Source:
Yahoo.comIn America's often unnavigable immigration system, one course of action tends to yield reliable results: Marry a U.S. citizen, and you can stay.
But that's not the case for gay immigrants. An American who marries a same-sex immigrant in one of the states that allow gay marriage cannot sponsor his or her spouse for a green card, due to the federal Defense of Marriage Act (DOMA).
That's why it's surprising that Alex Benshimol--a 47-year-old Venezuelan who over-stayed his visa and married his American spouse Doug Gentry--has just been granted a two-year deportation reprieve from immigration judge Marilyn Teeter in San Francisco. Immigration and Customs Enforcement (ICE) has 60 days to pursue the deportation or let it drop altogether. The judge has scheduled the next hearing in 2013 if ICE moves forward.

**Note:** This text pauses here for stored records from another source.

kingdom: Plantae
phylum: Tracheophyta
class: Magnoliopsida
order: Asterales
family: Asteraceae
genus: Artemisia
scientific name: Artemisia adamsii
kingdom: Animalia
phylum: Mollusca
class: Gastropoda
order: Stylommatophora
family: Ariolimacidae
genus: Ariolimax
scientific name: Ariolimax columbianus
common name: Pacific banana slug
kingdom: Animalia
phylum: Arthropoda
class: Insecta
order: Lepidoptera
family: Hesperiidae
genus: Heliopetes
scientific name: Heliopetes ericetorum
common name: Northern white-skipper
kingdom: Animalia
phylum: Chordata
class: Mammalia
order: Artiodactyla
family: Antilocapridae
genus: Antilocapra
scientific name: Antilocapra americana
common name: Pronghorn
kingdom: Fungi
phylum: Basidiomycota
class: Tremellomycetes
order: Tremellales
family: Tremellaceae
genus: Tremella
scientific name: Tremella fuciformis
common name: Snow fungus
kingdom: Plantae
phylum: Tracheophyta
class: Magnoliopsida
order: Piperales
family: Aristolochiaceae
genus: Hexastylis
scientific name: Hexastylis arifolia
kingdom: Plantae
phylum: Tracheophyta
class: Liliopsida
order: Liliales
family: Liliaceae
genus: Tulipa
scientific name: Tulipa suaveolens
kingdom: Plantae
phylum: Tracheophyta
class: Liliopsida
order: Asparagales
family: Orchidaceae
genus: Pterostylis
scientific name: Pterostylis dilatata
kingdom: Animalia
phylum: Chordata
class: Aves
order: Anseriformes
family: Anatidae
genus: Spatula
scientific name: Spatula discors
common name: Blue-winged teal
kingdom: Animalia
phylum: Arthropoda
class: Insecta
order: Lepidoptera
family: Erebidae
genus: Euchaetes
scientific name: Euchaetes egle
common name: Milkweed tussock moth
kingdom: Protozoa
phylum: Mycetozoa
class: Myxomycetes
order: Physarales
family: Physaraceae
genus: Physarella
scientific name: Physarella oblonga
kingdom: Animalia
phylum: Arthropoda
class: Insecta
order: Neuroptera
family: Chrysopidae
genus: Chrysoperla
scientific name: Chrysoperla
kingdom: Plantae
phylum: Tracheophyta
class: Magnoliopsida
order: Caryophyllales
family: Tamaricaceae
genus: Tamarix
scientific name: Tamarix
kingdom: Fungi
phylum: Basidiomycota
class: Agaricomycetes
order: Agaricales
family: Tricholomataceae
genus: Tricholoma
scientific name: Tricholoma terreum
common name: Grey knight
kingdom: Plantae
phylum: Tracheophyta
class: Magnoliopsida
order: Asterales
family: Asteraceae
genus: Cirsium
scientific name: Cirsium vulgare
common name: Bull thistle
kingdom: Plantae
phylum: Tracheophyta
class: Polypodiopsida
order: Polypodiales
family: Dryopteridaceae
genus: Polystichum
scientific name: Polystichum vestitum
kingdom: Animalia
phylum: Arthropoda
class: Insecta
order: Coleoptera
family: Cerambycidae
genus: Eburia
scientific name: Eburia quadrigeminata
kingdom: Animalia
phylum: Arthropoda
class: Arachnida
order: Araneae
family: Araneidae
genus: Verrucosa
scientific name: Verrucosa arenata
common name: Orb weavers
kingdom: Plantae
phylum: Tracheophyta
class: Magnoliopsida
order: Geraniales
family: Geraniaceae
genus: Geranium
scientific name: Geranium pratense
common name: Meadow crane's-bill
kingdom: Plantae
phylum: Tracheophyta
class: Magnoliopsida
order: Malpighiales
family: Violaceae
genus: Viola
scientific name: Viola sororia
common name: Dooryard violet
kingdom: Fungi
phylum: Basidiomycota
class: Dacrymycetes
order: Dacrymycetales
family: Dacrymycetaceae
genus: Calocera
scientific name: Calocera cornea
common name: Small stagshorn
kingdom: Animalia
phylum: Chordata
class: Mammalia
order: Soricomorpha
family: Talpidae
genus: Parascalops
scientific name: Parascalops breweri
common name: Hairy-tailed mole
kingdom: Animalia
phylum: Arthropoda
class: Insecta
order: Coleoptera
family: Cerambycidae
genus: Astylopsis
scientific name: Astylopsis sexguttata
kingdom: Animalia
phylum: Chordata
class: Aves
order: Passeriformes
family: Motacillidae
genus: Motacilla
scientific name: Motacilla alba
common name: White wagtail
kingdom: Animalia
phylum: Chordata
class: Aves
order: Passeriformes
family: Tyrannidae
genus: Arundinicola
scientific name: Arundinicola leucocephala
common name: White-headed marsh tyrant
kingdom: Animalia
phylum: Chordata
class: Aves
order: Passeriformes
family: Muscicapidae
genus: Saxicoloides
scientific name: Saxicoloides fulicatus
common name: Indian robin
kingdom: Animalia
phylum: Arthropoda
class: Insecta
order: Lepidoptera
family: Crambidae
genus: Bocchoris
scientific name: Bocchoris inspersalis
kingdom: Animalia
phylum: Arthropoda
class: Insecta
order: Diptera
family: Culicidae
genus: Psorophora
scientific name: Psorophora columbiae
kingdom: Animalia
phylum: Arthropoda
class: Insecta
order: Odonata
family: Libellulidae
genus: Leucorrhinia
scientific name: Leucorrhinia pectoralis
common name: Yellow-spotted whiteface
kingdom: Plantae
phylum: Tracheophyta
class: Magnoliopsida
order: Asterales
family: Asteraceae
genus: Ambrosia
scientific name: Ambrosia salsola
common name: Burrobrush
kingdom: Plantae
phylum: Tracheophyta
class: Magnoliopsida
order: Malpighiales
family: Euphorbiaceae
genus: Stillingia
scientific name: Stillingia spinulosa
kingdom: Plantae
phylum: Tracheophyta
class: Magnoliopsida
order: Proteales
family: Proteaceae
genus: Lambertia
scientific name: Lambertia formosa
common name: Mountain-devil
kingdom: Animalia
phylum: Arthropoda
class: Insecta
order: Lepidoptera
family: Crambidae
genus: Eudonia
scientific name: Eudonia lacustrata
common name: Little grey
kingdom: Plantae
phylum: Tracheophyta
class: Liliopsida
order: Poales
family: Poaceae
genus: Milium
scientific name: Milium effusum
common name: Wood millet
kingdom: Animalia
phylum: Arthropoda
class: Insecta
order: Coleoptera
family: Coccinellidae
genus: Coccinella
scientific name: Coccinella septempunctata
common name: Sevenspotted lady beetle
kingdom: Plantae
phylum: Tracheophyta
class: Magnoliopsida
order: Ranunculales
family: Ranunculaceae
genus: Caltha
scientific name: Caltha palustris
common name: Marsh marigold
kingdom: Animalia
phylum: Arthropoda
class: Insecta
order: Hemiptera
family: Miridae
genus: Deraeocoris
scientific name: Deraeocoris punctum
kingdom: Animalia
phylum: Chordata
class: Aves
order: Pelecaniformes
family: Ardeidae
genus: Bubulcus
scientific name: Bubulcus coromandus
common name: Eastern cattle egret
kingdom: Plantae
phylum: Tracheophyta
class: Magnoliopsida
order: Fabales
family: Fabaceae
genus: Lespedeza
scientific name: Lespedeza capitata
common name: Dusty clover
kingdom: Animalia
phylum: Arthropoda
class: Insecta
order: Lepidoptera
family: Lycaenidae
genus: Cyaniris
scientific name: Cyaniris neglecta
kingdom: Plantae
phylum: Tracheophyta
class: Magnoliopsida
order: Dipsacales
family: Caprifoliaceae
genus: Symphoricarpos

"We just want to be married like anyone else," Gentry said outside the courtroom, according to The San Francisco Examiner. "We don't want anything special, just to be the same, to be equal."
Read more:
http://news.yahoo.com/blogs/lookout/judge-grants-deportation-reprieve-same-sex-spouse-citizen-200310361.html
Before someone complains about why the Obama Administration is enforcing DOMA in this case, the answer is: because it's still the law. Unless you want to support a Republican President's right to ignore laws he or she finds inconvenient, this is the reality we have to live with...for now.